For the vast the majority of us never achieve the things we dream, and our consumerist society is constantly pushing us to "dream big," which usually means a big disappointment. In that respect I am glad that I left academia at the age of 35, when I was still young enough to reinvent myself and recover from the mental blow that transition made. If I did so at 40 I wonder if I would feel so good about myself right now.
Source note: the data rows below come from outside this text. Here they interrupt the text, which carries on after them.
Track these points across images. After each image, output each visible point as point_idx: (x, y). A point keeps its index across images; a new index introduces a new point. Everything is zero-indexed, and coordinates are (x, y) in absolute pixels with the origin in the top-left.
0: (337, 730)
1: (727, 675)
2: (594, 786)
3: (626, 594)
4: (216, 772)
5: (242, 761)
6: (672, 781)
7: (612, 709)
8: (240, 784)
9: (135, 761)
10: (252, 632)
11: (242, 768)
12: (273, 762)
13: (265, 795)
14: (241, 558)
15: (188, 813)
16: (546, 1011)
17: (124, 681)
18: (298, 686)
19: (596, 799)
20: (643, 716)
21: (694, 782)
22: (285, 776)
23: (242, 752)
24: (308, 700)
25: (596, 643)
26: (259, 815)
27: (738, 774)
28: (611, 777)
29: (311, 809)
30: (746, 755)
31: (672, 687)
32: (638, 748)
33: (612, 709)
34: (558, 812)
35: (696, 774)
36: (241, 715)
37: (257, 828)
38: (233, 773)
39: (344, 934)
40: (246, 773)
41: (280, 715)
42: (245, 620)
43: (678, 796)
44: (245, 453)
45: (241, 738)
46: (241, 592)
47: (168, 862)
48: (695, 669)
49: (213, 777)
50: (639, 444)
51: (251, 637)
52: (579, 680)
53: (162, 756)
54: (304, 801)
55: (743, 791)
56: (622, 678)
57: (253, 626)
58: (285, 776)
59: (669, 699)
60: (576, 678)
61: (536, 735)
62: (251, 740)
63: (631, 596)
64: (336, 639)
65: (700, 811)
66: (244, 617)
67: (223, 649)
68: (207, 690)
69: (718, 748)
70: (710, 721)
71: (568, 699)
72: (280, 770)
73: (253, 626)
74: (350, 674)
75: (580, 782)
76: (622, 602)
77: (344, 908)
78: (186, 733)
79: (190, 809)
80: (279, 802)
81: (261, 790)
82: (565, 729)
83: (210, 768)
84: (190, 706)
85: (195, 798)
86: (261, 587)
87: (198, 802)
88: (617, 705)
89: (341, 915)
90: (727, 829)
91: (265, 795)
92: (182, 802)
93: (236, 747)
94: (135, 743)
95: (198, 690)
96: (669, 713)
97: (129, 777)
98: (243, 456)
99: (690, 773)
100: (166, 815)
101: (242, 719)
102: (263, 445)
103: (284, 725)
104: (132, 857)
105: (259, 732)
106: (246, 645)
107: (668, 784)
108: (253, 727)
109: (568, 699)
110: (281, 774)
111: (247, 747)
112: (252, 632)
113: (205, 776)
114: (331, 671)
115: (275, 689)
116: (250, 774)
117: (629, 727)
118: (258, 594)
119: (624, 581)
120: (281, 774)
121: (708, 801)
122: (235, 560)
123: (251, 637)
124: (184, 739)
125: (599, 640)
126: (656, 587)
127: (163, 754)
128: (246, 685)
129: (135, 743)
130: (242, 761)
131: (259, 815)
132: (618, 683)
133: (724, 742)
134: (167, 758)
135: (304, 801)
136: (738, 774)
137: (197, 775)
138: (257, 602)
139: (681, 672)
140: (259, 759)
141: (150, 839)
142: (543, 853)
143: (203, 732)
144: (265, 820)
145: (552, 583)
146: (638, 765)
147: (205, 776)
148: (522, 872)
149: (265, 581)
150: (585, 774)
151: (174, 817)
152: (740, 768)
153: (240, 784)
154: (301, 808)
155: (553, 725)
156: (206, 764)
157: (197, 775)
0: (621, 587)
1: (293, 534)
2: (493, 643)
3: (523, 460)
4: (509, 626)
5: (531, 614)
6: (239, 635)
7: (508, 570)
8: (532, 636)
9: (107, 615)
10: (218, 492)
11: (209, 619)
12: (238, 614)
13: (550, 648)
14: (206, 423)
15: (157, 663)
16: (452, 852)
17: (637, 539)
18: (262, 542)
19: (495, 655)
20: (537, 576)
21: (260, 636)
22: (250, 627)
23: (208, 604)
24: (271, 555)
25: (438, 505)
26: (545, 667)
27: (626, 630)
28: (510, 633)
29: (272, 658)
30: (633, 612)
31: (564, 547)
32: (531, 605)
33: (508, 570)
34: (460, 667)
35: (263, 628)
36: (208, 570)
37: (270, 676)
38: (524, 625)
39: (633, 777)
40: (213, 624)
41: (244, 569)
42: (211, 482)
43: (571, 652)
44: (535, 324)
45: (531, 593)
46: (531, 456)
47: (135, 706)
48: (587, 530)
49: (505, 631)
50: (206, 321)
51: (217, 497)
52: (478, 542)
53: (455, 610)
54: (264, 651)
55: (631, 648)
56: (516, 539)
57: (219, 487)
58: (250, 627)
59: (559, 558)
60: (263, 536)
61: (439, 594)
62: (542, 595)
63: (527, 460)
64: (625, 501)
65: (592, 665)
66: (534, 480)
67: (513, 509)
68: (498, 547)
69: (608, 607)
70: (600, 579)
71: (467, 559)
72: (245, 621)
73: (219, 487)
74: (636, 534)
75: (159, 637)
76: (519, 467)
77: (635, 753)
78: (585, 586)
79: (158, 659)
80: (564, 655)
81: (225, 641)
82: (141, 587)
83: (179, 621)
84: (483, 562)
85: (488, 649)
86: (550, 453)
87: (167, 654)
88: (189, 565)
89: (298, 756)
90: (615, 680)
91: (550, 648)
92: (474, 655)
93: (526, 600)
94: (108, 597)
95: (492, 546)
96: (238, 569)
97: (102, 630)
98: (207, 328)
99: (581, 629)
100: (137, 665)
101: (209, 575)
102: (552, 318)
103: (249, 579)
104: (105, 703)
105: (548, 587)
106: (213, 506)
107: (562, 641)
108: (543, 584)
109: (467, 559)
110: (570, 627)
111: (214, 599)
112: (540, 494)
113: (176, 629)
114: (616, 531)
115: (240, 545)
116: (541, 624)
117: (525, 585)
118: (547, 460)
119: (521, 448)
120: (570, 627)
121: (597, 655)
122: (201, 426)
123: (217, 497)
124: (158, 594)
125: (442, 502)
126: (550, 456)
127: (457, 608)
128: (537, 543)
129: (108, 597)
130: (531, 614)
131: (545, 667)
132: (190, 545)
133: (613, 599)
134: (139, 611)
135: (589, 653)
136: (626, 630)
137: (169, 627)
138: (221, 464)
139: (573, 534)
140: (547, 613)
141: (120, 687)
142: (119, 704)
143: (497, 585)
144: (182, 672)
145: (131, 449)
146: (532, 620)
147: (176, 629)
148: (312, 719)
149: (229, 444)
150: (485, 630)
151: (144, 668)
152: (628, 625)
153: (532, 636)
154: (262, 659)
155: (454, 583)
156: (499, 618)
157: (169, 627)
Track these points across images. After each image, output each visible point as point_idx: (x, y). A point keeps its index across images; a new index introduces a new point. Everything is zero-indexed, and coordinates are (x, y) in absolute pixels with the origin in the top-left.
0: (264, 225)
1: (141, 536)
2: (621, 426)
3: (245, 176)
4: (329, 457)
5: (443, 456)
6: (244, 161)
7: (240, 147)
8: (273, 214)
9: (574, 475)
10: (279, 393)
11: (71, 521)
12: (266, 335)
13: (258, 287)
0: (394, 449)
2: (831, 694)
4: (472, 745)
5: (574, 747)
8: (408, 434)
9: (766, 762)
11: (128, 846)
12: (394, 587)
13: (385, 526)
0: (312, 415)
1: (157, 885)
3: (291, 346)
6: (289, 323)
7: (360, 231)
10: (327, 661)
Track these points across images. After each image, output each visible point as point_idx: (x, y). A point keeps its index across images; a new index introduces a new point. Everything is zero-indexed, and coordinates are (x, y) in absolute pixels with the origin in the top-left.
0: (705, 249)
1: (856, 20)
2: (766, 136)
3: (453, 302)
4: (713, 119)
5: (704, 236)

I have seen so many people succumb to bitterness and resentment in middle age, their souls wilted and withered. This form of self hate always ends up getting projected onto other people. It closes minds and closes hearts and deafens ears to the sufferings of others. Those who are frustrated at their position and feel let down by life inevitably derive satisfaction from seeing other people brought down to their level. If the people around them are not as miserable as they are, they will make it so. These are the poisonous gossips at work, the family members who engage in belittling behaviors, the tyrannical boss who goes out of their way to always make you feel small. 

What's especially frightening to me is that this form of middle aged dysfunction has been weaponized for political use. White men in their 50s were Trump's most loyal bloc, the group most likely to be resentful about their lives. Those emotions can be easily turned against the "other" who is then blamed for their situation. I was just talking to a friend who said a bunch of his formerly apolitical friends (also middle aged) suddenly became vocal Trump supporters. It makes sense to me, considering the appeals he makes to resentment and those most receptive to it.

So every day I tell myself not to succumb, and to try to throw a lifeline to the people I see drowning in an all-consuming bitterness. Sure I never became a tenured professor or published a book, but there are things in life a lot more important than that.